Instructions to follow
Return the listing below character for character.

Data records
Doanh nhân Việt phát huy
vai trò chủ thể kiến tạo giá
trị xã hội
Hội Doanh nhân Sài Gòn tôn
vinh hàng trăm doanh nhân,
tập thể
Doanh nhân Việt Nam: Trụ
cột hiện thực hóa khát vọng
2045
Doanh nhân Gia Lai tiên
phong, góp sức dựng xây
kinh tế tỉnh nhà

Result of the task
Doanh nhân Việt phát huy
vai trò chủ thể kiến tạo giá
trị xã hội
Hội Doanh nhân Sài Gòn tôn
vinh hàng trăm doanh nhân,
tập thể
Doanh nhân Việt Nam: Trụ
cột hiện thực hóa khát vọng
2045
Doanh nhân Gia Lai tiên
phong, góp sức dựng xây
kinh tế tỉnh nhà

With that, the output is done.